Profit motive is critical to sustain
business tax deduction claims
Thursday, March 01, 2012
Starting a business is a big move. It also can pay off at tax time thanks to the many deductions an owner can claim as he or she works to make it a success.
But a businessman or woman better make sure that those tax breaks truly are for a business that's started with the intention of turning a profit.
One business operator didn't convince the IRS or a Tax Court judge of his commitment to making money and he ended up owing $3,955.55 in added taxes.
The core issue before Tax Court Judge Carolyn P. Chiechi was whether Theodore Henderson, Jr., was entitled to deduct $9,854 worth of "other expenses" that he claimed on his Schedule C, Profit or Loss From Business, attachment to his 2007 federal income tax return.
"We hold that he is not," ruled Chiechi.
Questioning business commitment: On his Schedule C, Henderson reported a business loss of $14,027 for THJ & Associates, LLC, his marketing business that he had in addition to his full-time job as an employee at another company.
The bulk of THJ expenses were for what Henderson characterized as training costs related to online course and coaching materials. He also tried to write off travel, meals and lodging expenses, as well as dues, subscriptions, telephone and Internet charges.

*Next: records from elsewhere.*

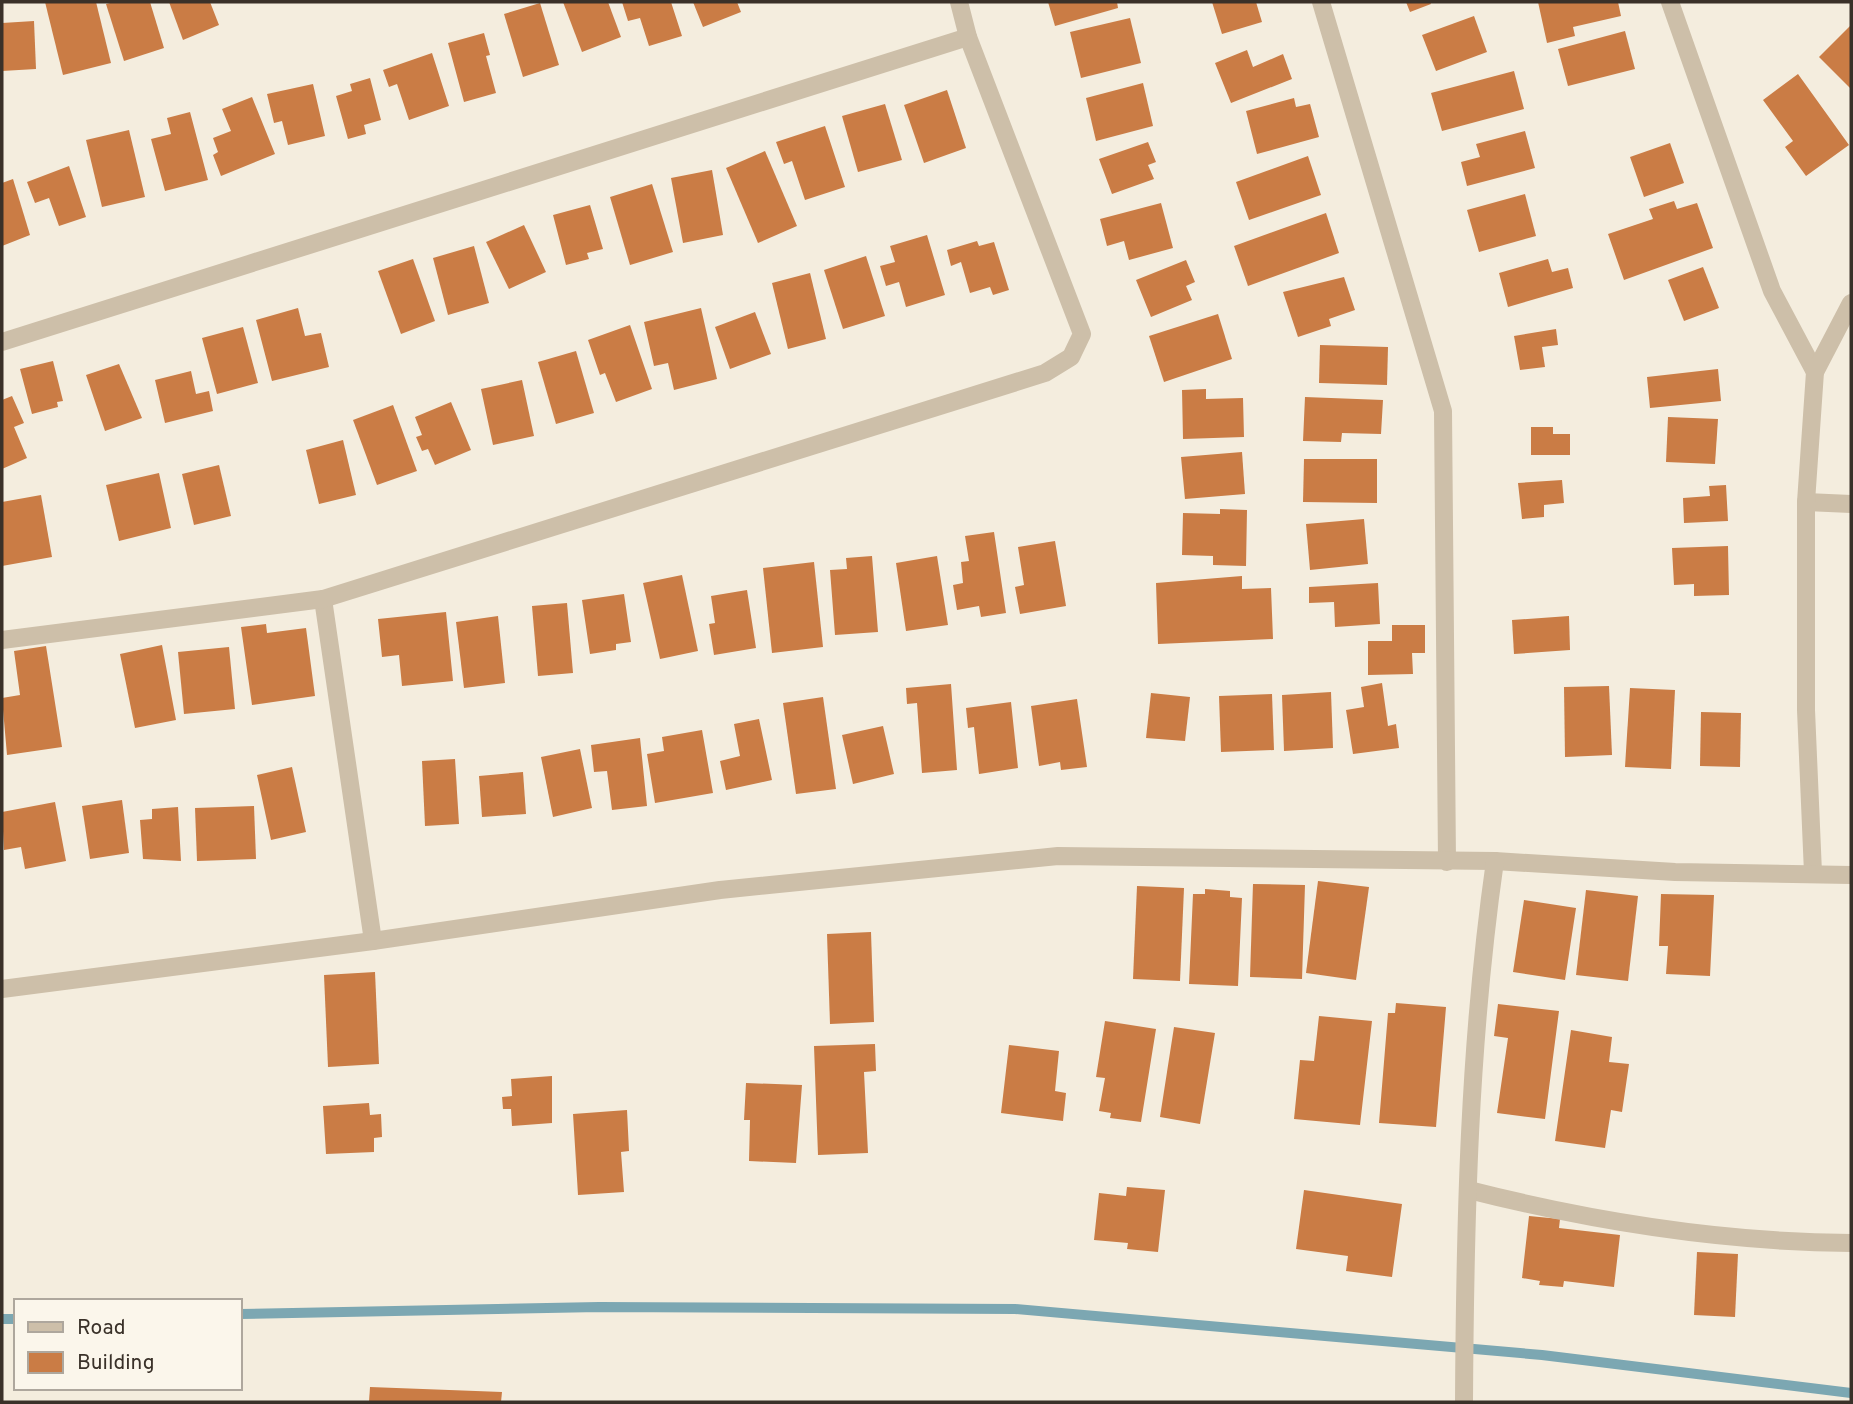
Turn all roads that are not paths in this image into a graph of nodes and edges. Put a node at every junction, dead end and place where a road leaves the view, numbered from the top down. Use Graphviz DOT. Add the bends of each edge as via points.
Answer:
graph roads {
  1 [pos="959,2"];
  2 [pos="1321,2"];
  3 [pos="1670,2"];
  4 [pos="968,37"];
  5 [pos="1851,303"];
  6 [pos="2,342"];
  7 [pos="1815,372"];
  8 [pos="1806,502"];
  9 [pos="1851,504"];
  10 [pos="323,599"];
  11 [pos="2,640"];
  12 [pos="1495,861"];
  13 [pos="1447,862"];
  14 [pos="1813,873"];
  15 [pos="1851,875"];
  16 [pos="373,941"];
  17 [pos="2,989"];
  18 [pos="1469,1190"];
  19 [pos="1851,1243"];
  20 [pos="1464,1402"];
  1 -- 4 [label="street"];
  2 -- 13 [label="street" via="1443,411"];
  3 -- 7 [label="street" via="1772,291"];
  4 -- 6 [label="street"];
  4 -- 10 [label="street" via="1082,334 1071,357 1045,373"];
  5 -- 7 [label="street"];
  7 -- 8 [label="street"];
  8 -- 9 [label="street"];
  8 -- 14 [label="street" via="1806,710"];
  10 -- 11 [label="street"];
  10 -- 16 [label="street"];
  12 -- 13 [label="street"];
  12 -- 14 [label="street" via="1675,872"];
  12 -- 18 [label="street" via="1474,1028"];
  13 -- 16 [label="street" via="1058,856 720,890"];
  14 -- 15 [label="street"];
  16 -- 17 [label="street"];
  18 -- 19 [label="street" via="1708,1237"];
  18 -- 20 [label="street"];
}
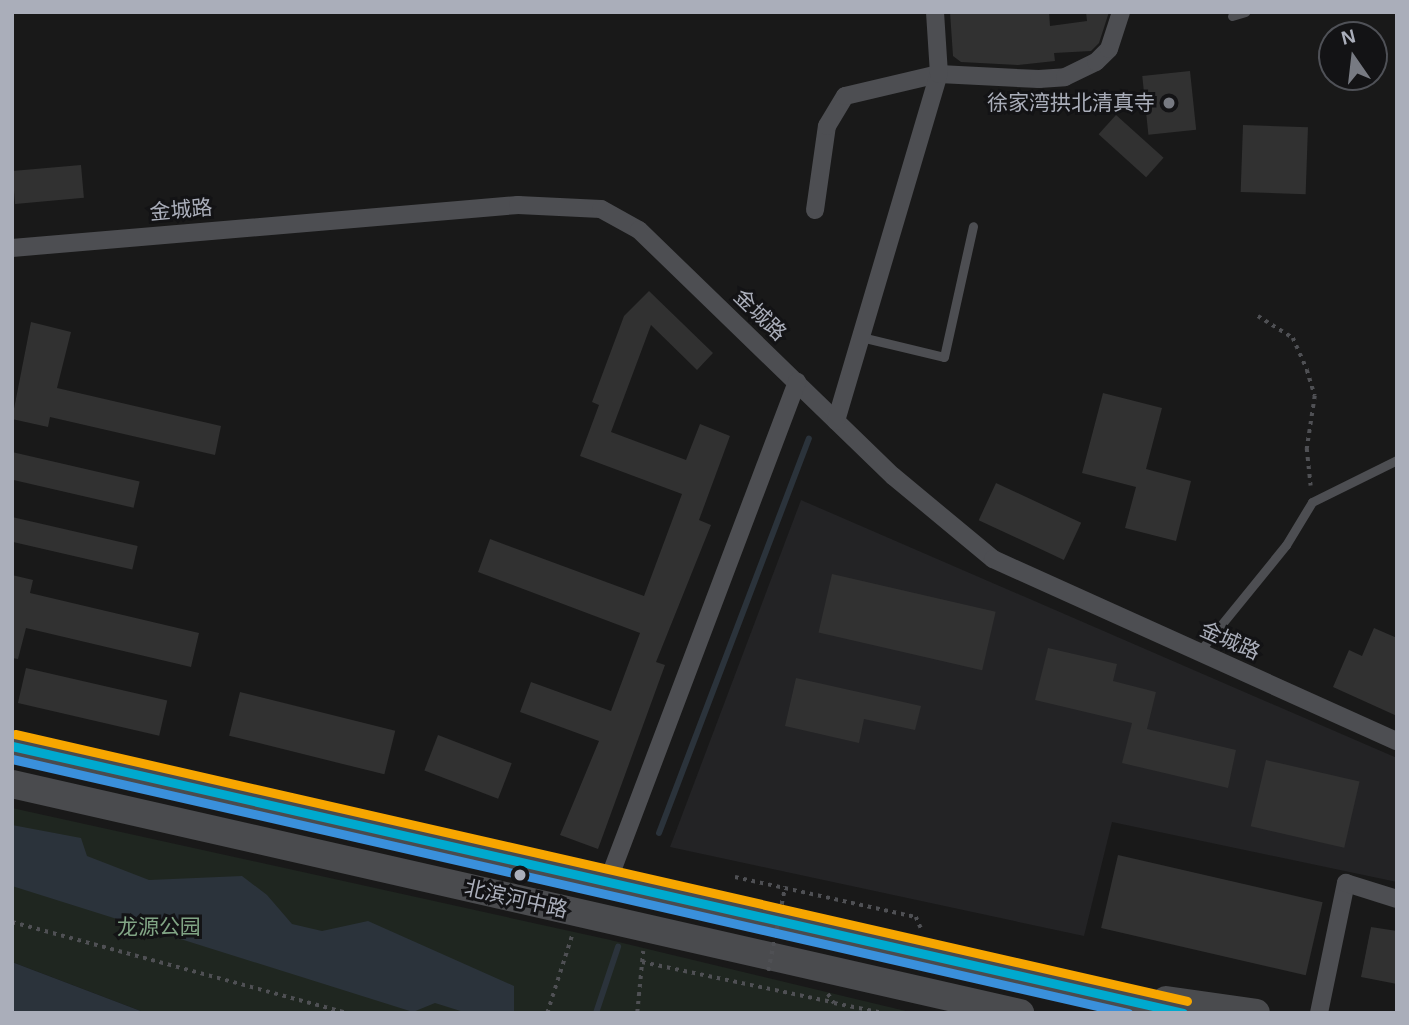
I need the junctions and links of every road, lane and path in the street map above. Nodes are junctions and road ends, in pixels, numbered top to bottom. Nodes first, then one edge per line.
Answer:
1 (935, 12) edge
2 (1121, 12) edge
3 (1245, 12) edge
4 (1232, 16) dead end
5 (939, 74) junction
6 (815, 210) dead end
7 (973, 226) dead end
8 (12, 248) edge
9 (1258, 316) dead end
10 (861, 337) junction
11 (797, 382) junction
12 (836, 421) junction
13 (1397, 460) edge
14 (1312, 502) junction
15 (1199, 652) junction
16 (1397, 741) edge
17 (12, 746) edge
18 (12, 784) edge
19 (735, 877) dead end
20 (607, 884) junction
21 (785, 887) junction
22 (1397, 899) edge
23 (916, 917) dead end
24 (12, 922) edge
25 (645, 928) junction
26 (642, 962) junction
27 (768, 971) dead end
28 (1052, 984) junction
29 (826, 992) dead end
30 (834, 1003) junction
31 (346, 1013) edge
32 (637, 1013) edge
33 (883, 1013) edge
34 (1020, 1013) edge
35 (1184, 1013) edge
36 (1255, 1013) edge
37 (1319, 1013) edge

1 - 5 street
2 - 5 street
3 - 4 lane
5 - 6 street
5 - 10 street
7 - 10 lane
8 - 11 street, 金城路
9 - 14 path
10 - 12 street
11 - 12 street, 金城路
11 - 20 street
12 - 15 street, 金城路
13 - 14 lane
14 - 15 lane
15 - 16 street, 金城路
17 - 20 main road, 北滨河中路
18 - 25 main road, 北滨河中路
19 - 21 path
20 - 28 main road, 北滨河中路
21 - 23 path
21 - 27 path, bridge
22 - 37 street
24 - 31 path
25 - 26 path
25 - 34 main road, 北滨河中路
26 - 30 path
26 - 32 path
28 - 35 main road, 北滨河中路
28 - 36 main road
29 - 30 path
30 - 33 path

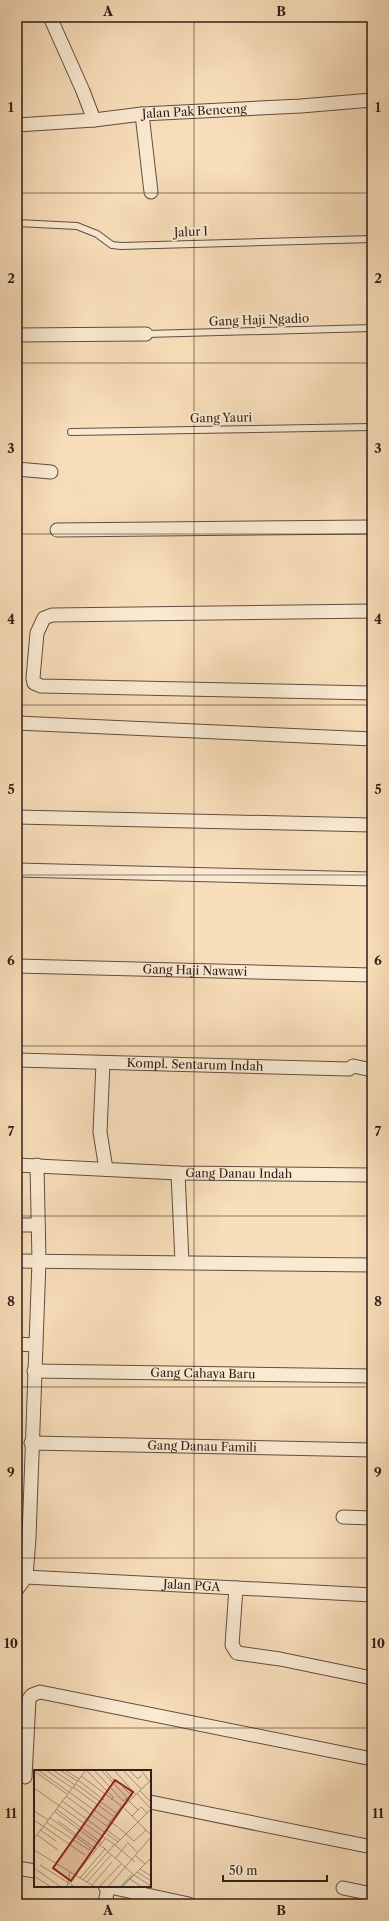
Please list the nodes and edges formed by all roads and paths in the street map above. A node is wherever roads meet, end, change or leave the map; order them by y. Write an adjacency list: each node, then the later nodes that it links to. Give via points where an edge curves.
1 (50, 17): 4 (street)
2 (372, 100): 3 (street, Jalan Pak Benceng)
3 (142, 114): 4 (street, Jalan Pak Benceng); 6 (street)
4 (94, 120): 5 (street, Jalan Pak Benceng)
5 (17, 125)
6 (151, 192)
7 (17, 223): 8 (lane, Jalur I, via 78,226 97,234 112,245 121,246)
8 (372, 239)
9 (372, 328): 11 (lane, Gang Haji Ngadio)
10 (17, 334): 11 (street)
11 (146, 334)
12 (372, 427): 13 (lane, Gang Yauri)
13 (71, 432)
14 (17, 469): 15 (street)
15 (51, 472)
16 (372, 527): 17 (street)
17 (57, 530)
18 (372, 611): 19 (street, via 52,615 44,618 38,627 33,678 34,683 41,686)
19 (372, 693)
20 (17, 723): 21 (street)
21 (372, 739)
22 (17, 817): 23 (street)
23 (372, 825)
24 (17, 870): 25 (street)
25 (372, 879)
26 (17, 966): 27 (street, Gang Haji Nawawi)
27 (372, 975)
28 (17, 1060): 29 (street, Kompl. Sentarum Indah)
29 (103, 1063): 30 (street, Kompl. Sentarum Indah, via 349,1069 353,1066); 33 (street, via 100,1132)
30 (372, 1070)
31 (17, 1165): 32 (street, Gang Danau Indah)
32 (37, 1165): 33 (street, Gang Danau Indah); 37 (street)
33 (106, 1169): 34 (street, Gang Danau Indah)
34 (178, 1173): 35 (street, Gang Danau Indah); 40 (street)
35 (372, 1175)
36 (17, 1225): 37 (street)
37 (38, 1225): 39 (street)
38 (17, 1261): 39 (street)
39 (39, 1261): 40 (street); 43 (street)
40 (182, 1262): 41 (street)
41 (372, 1265)
42 (17, 1344): 43 (street)
43 (35, 1345): 44 (street)
44 (34, 1371): 45 (street, Gang Cahaya Baru); 46 (street)
45 (372, 1376)
46 (31, 1443): 47 (street, Gang Danau Famili); 50 (street)
47 (372, 1450)
48 (343, 1517): 49 (street)
49 (372, 1518)
50 (23, 1538): 51 (street)
51 (26, 1577): 52 (street, Jalan PGA); 53 (street)
52 (236, 1588): 54 (street, Jalan PGA); 55 (street, via 232,1645 237,1653)
53 (17, 1589)
54 (372, 1595)
55 (372, 1678)
56 (372, 1759): 57 (street, via 40,1692 32,1695 29,1700)
57 (26, 1777)
58 (151, 1802): 59 (street)
59 (372, 1847)
60 (17, 1868): 61 (street)
61 (34, 1871)
62 (106, 1887): 66 (street)
63 (110, 1887): 67 (street)
64 (343, 1888): 65 (street)
65 (372, 1894)
66 (105, 1904)
67 (185, 1904)

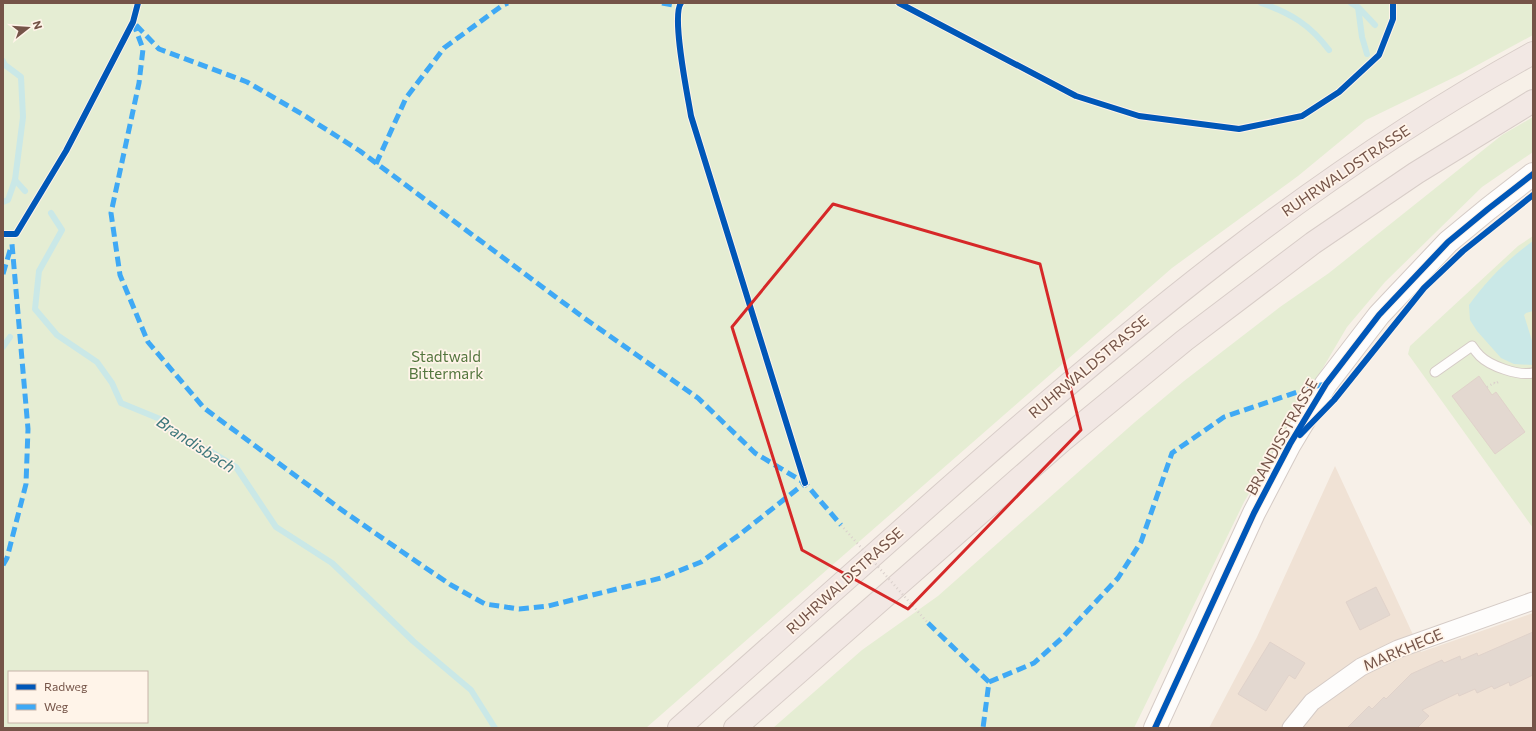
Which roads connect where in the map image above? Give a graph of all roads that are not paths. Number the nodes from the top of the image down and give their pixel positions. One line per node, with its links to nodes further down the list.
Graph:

"A taxpayer is entitled to deduct all the ordinary and necessary expenses paid or incurred during the taxable year in carrying on a trade or business," wrote Chiechi.
But in incurring those expenses, noted the judge, "the taxpayer must be involved in the activity with continuity and regularity. A sporadic activity will not qualify as carrying on a trade or business."
Equally important, said Chiechi, is that the "taxpayer's primary purpose for carrying on the activity must be for income or profit."
Basically, what Chiechi told Henderson is don't pretend you're operating a business just to get deductions.
She found that Henderson "failed to carry his burden of showing for his taxable year 2007 that the primary purpose for any activities that he may have undertaken with respect to his claimed THJ marketing business was for income or profit, that he was involved in his claimed THJ marketing business with continuity and regularity, and that his claimed THJ marketing business was a going concern."
That cost Henderson all of his $12,294 "other expenses," $2,440 of which he conceded wouldn't pass Tax Court muster before the judge got involved, and ended up with him owing the IRS almost $4,000 more dollars.
Hobby to business: Henderson's case is a perfect example of today's Daily Tax Tip, what you need to think about if you decide to convert your hobby into a business.
In many cases it can be a wise tax move.
If you are getting decent and regular income from your hobby, you'll be able to legitimately deduct the activity's related costs if you make it a real business.
But as the Tax Court case emphasizes, make sure you operate the converted hobby as a real business.
Two tests: The IRS takes two tests into account when it examines whether an activity is a hobby, where you only deduct a limited amount of expenses as miscellaneous deductions subject to the 2 percent of adjusted gross income threshold, or a business, where you can claim many more costs on Schedule C.
The first is the profit test. As the name indicates, it requires that you show you earned money on the activity in three out of five years.
Even in the best of times, that's not possible for all businesses, so the IRS then examines the factors and circumstance to see if you're truly operating your business in a professional manner. Do you:
- Keep good books and records?
- Devote sufficient time to the enterprise?
- Depend on its income for your livelihood?
- Have the appropriate knowledge and background to make the business a success?
These are just a few of the issues the IRS will take into account. And no one is more important than another; it's a cumulative look at your business attempt.
The bottom line is that you must honestly commit to making your business a success. If you don't, the IRS will determine you're just in it for false tax breaks.
And as Judge Chiechi demonstrated, the Tax Court will likely back up the tax agency.